🤖 AI Summary
Existing dataset distillation (DD) methods rely on a single teacher model, introducing architectural prior bias that leads to overly smooth and homogeneous synthetic samples—thereby undermining intra-class diversity and generalization. To address this, we propose PRISM, the first DD framework to decouple logit matching from regularization: the former is guided by a primary teacher, while the latter is supervised by heterogeneous auxiliary teachers. PRISM further introduces cross-class batch synthesis for efficient parallel generation and employs a dual supervision strategy—backbone logit matching combined with BatchNorm statistics alignment over random subsets—to enable decoupled optimization.
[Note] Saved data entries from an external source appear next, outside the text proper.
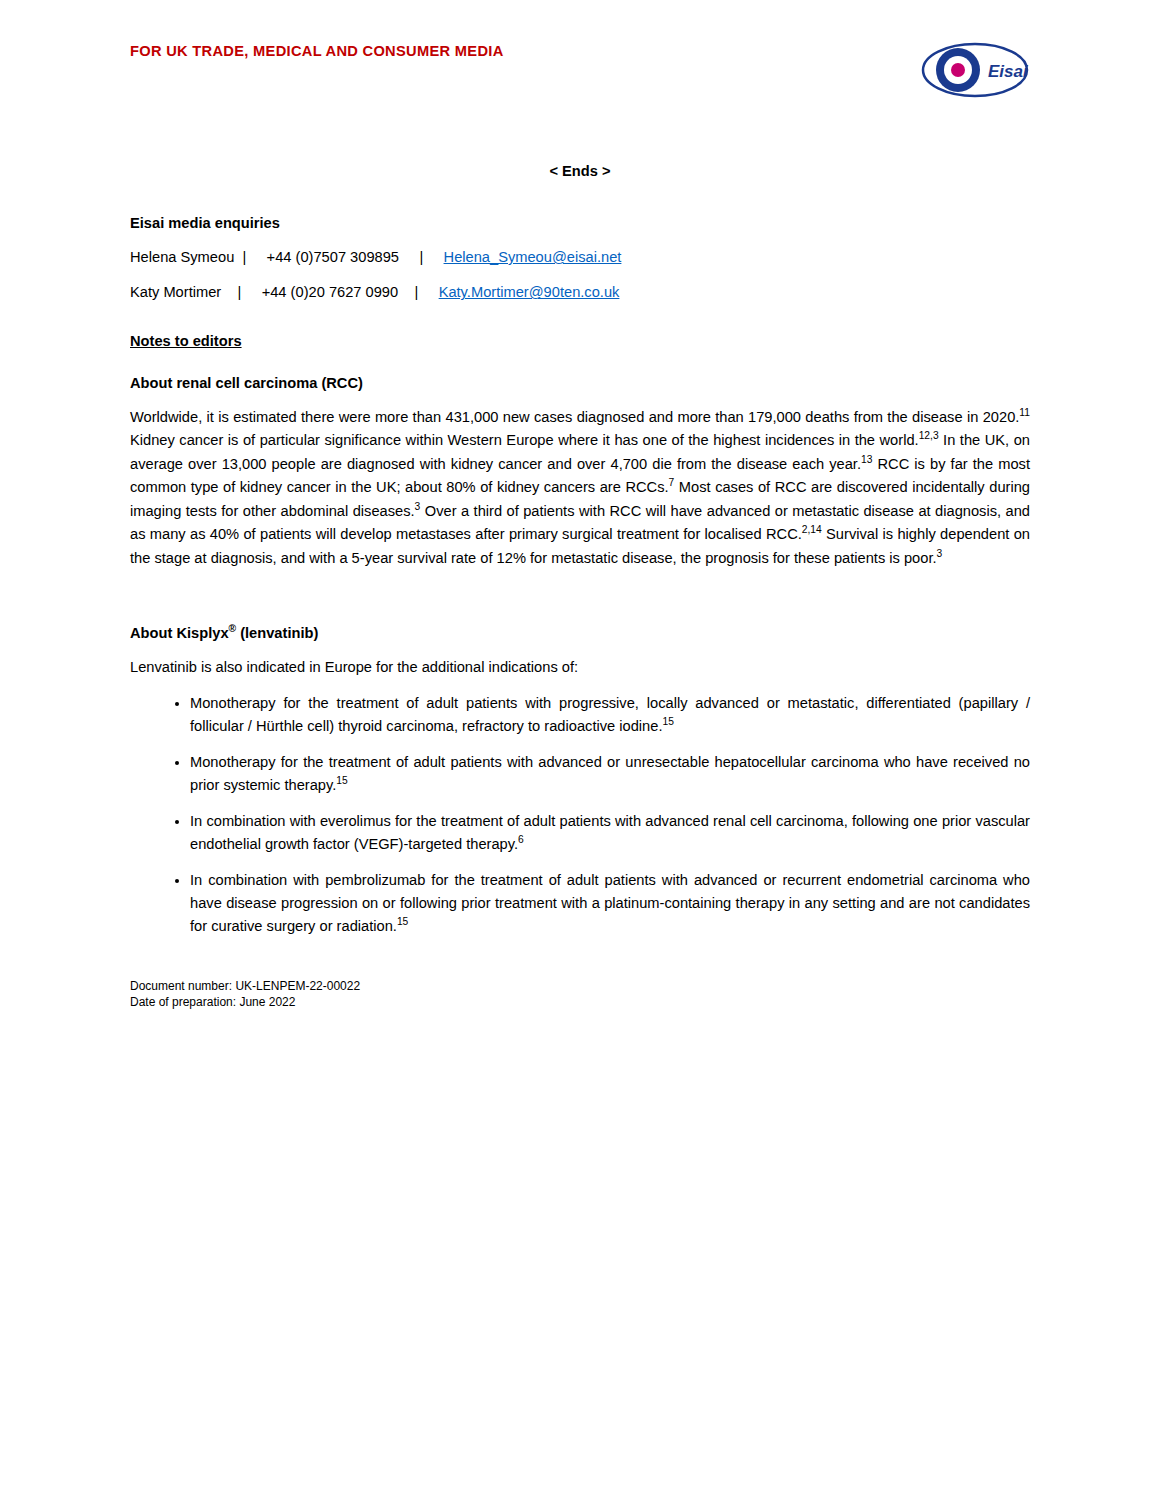FOR UK TRADE, MEDICAL AND CONSUMER MEDIA
Eisai
< Ends >
Eisai media enquiries
Helena Symeou | +44 (0)7507 309895 | Helena_Symeou@eisai.net
Katy Mortimer | +44 (0)20 7627 0990 | Katy.Mortimer@90ten.co.uk
Notes to editors
About renal cell carcinoma (RCC)
Worldwide, it is estimated there were more than 431,000 new cases diagnosed and more than 179,000 deaths from the disease in 2020.11 Kidney cancer is of particular significance within Western Europe where it has one of the highest incidences in the world.12,3 In the UK, on average over 13,000 people are diagnosed with kidney cancer and over 4,700 die from the disease each year.13 RCC is by far the most common type of kidney cancer in the UK; about 80% of kidney cancers are RCCs.7 Most cases of RCC are discovered incidentally during imaging tests for other abdominal diseases.3 Over a third of patients with RCC will have advanced or metastatic disease at diagnosis, and as many as 40% of patients will develop metastases after primary surgical treatment for localised RCC.2,14 Survival is highly dependent on the stage at diagnosis, and with a 5-year survival rate of 12% for metastatic disease, the prognosis for these patients is poor.3
About Kisplyx® (lenvatinib)
Lenvatinib is also indicated in Europe for the additional indications of:
Monotherapy for the treatment of adult patients with progressive, locally advanced or metastatic, differentiated (papillary / follicular / Hürthle cell) thyroid carcinoma, refractory to radioactive iodine.15
Monotherapy for the treatment of adult patients with advanced or unresectable hepatocellular carcinoma who have received no prior systemic therapy.15
In combination with everolimus for the treatment of adult patients with advanced renal cell carcinoma, following one prior vascular endothelial growth factor (VEGF)-targeted therapy.6
In combination with pembrolizumab for the treatment of adult patients with advanced or recurrent endometrial carcinoma who have disease progression on or following prior treatment with a platinum-containing therapy in any setting and are not candidates for curative surgery or radiation.15
Document number: UK-LENPEM-22-00022
Date of preparation: June 2022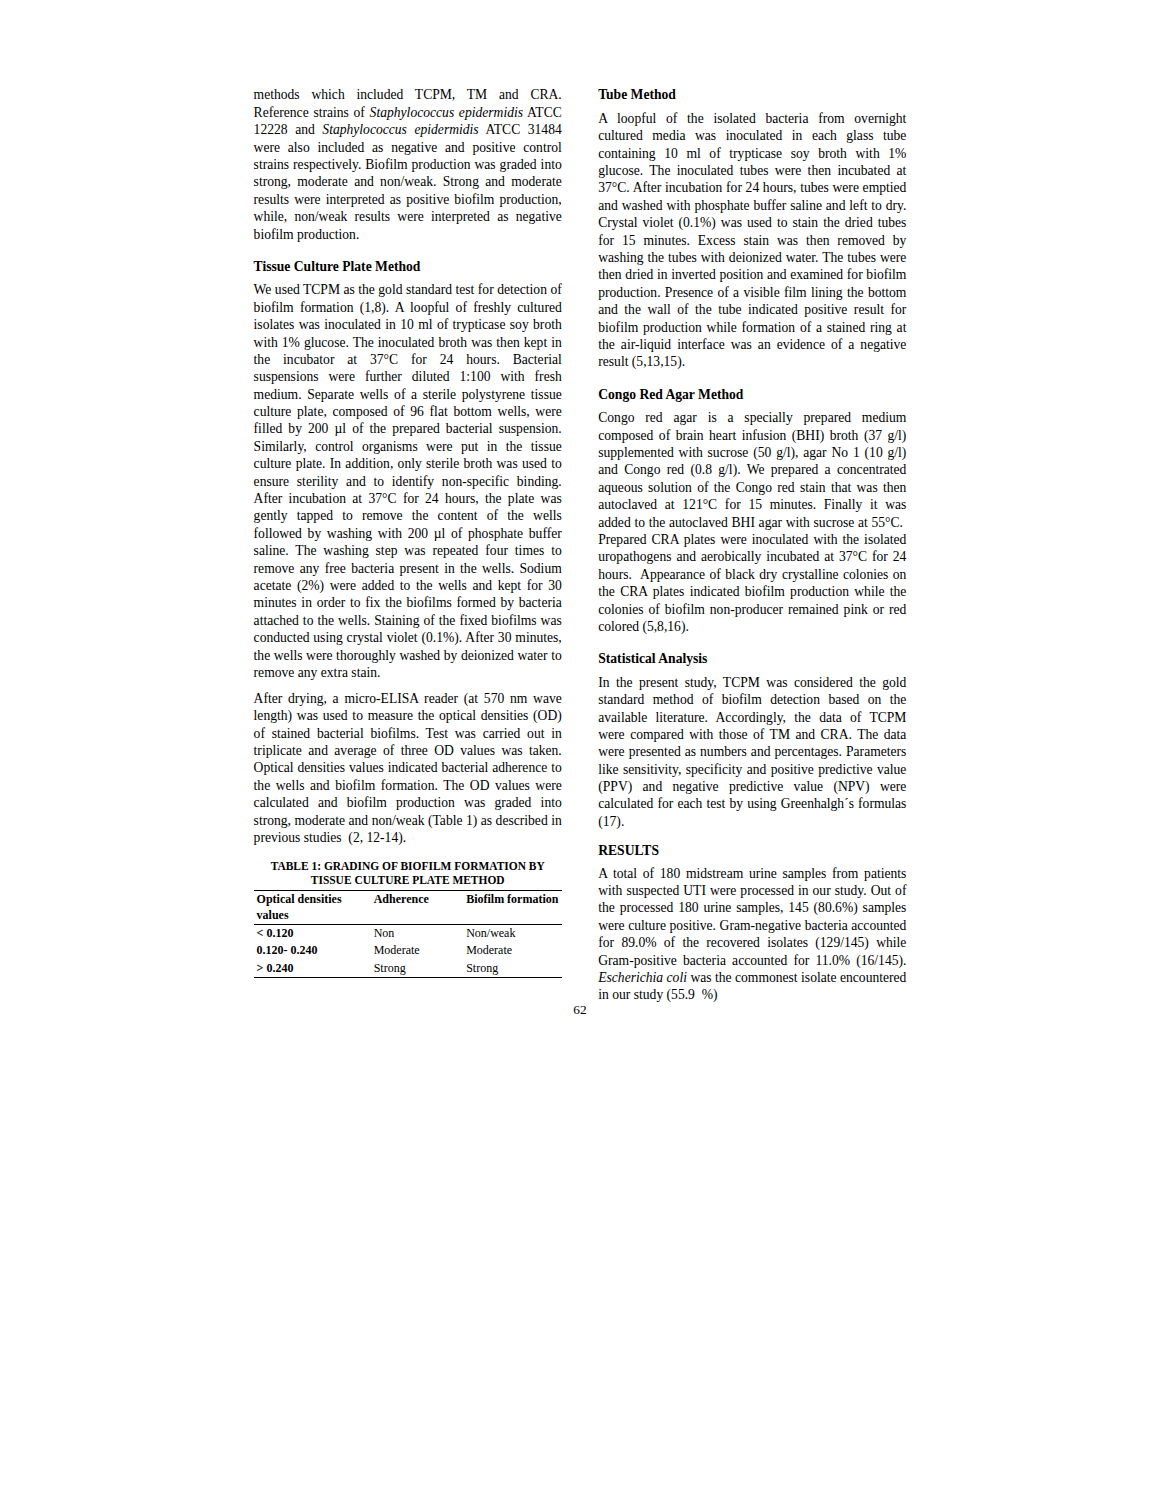methods which included TCPM, TM and CRA. Reference strains of Staphylococcus epidermidis ATCC 12228 and Staphylococcus epidermidis ATCC 31484 were also included as negative and positive control strains respectively. Biofilm production was graded into strong, moderate and non/weak. Strong and moderate results were interpreted as positive biofilm production, while, non/weak results were interpreted as negative biofilm production.
Tissue Culture Plate Method
We used TCPM as the gold standard test for detection of biofilm formation (1,8). A loopful of freshly cultured isolates was inoculated in 10 ml of trypticase soy broth with 1% glucose. The inoculated broth was then kept in the incubator at 37°C for 24 hours. Bacterial suspensions were further diluted 1:100 with fresh medium. Separate wells of a sterile polystyrene tissue culture plate, composed of 96 flat bottom wells, were filled by 200 µl of the prepared bacterial suspension. Similarly, control organisms were put in the tissue culture plate. In addition, only sterile broth was used to ensure sterility and to identify non-specific binding. After incubation at 37°C for 24 hours, the plate was gently tapped to remove the content of the wells followed by washing with 200 µl of phosphate buffer saline. The washing step was repeated four times to remove any free bacteria present in the wells. Sodium acetate (2%) were added to the wells and kept for 30 minutes in order to fix the biofilms formed by bacteria attached to the wells. Staining of the fixed biofilms was conducted using crystal violet (0.1%). After 30 minutes, the wells were thoroughly washed by deionized water to remove any extra stain.
After drying, a micro-ELISA reader (at 570 nm wave length) was used to measure the optical densities (OD) of stained bacterial biofilms. Test was carried out in triplicate and average of three OD values was taken. Optical densities values indicated bacterial adherence to the wells and biofilm formation. The OD values were calculated and biofilm production was graded into strong, moderate and non/weak (Table 1) as described in previous studies (2, 12-14).
TABLE 1: GRADING OF BIOFILM FORMATION BY TISSUE CULTURE PLATE METHOD
| Optical densities values | Adherence | Biofilm formation |
| --- | --- | --- |
| < 0.120 | Non | Non/weak |
| 0.120- 0.240 | Moderate | Moderate |
| > 0.240 | Strong | Strong |
Tube Method
A loopful of the isolated bacteria from overnight cultured media was inoculated in each glass tube containing 10 ml of trypticase soy broth with 1% glucose. The inoculated tubes were then incubated at 37°C. After incubation for 24 hours, tubes were emptied and washed with phosphate buffer saline and left to dry. Crystal violet (0.1%) was used to stain the dried tubes for 15 minutes. Excess stain was then removed by washing the tubes with deionized water. The tubes were then dried in inverted position and examined for biofilm production. Presence of a visible film lining the bottom and the wall of the tube indicated positive result for biofilm production while formation of a stained ring at the air-liquid interface was an evidence of a negative result (5,13,15).
Congo Red Agar Method
Congo red agar is a specially prepared medium composed of brain heart infusion (BHI) broth (37 g/l) supplemented with sucrose (50 g/l), agar No 1 (10 g/l) and Congo red (0.8 g/l). We prepared a concentrated aqueous solution of the Congo red stain that was then autoclaved at 121°C for 15 minutes. Finally it was added to the autoclaved BHI agar with sucrose at 55°C. Prepared CRA plates were inoculated with the isolated uropathogens and aerobically incubated at 37°C for 24 hours. Appearance of black dry crystalline colonies on the CRA plates indicated biofilm production while the colonies of biofilm non-producer remained pink or red colored (5,8,16).
Statistical Analysis
In the present study, TCPM was considered the gold standard method of biofilm detection based on the available literature. Accordingly, the data of TCPM were compared with those of TM and CRA. The data were presented as numbers and percentages. Parameters like sensitivity, specificity and positive predictive value (PPV) and negative predictive value (NPV) were calculated for each test by using Greenhalgh´s formulas (17).
RESULTS
A total of 180 midstream urine samples from patients with suspected UTI were processed in our study. Out of the processed 180 urine samples, 145 (80.6%) samples were culture positive. Gram-negative bacteria accounted for 89.0% of the recovered isolates (129/145) while Gram-positive bacteria accounted for 11.0% (16/145). Escherichia coli was the commonest isolate encountered in our study (55.9 %)
62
On ImageNet-1K, PRISM consistently outperforms state-of-the-art methods—including SRe2L and G-VBSM—under low-to-moderate images-per-class (IPC) settings. Notably, it achieves significantly lower feature cosine similarity across classes, empirically validating its effectiveness in enhancing data diversity and downstream generalization.
📝 Abstract
Dataset distillation (DD) promises compact yet faithful synthetic data, but existing approaches often inherit the inductive bias of a single teacher model. As dataset size increases, this bias drives generation toward overly smooth, homogeneous samples, reducing intra-class diversity and limiting generalization. We present PRISM (PRIors from diverse Source Models), a framework that disentangles architectural priors during synthesis. PRISM decouples the logit-matching and regularization objectives, supervising them with different teacher architectures: a primary model for logits and a stochastic subset for batch-normalization (BN) alignment. On ImageNet-1K, PRISM consistently and reproducibly outperforms single-teacher methods (e.g., SRe2L) and recent multi-teacher variants (e.g., G-VBSM) at low- and mid-IPC regimes. The generated data also show significantly richer intra-class diversity, as reflected by a notable drop in cosine similarity between features. We further analyze teacher selection strategies (pre- vs. intra-distillation) and introduce a scalable cross-class batch formation scheme for fast parallel synthesis. Code will be released after the review period.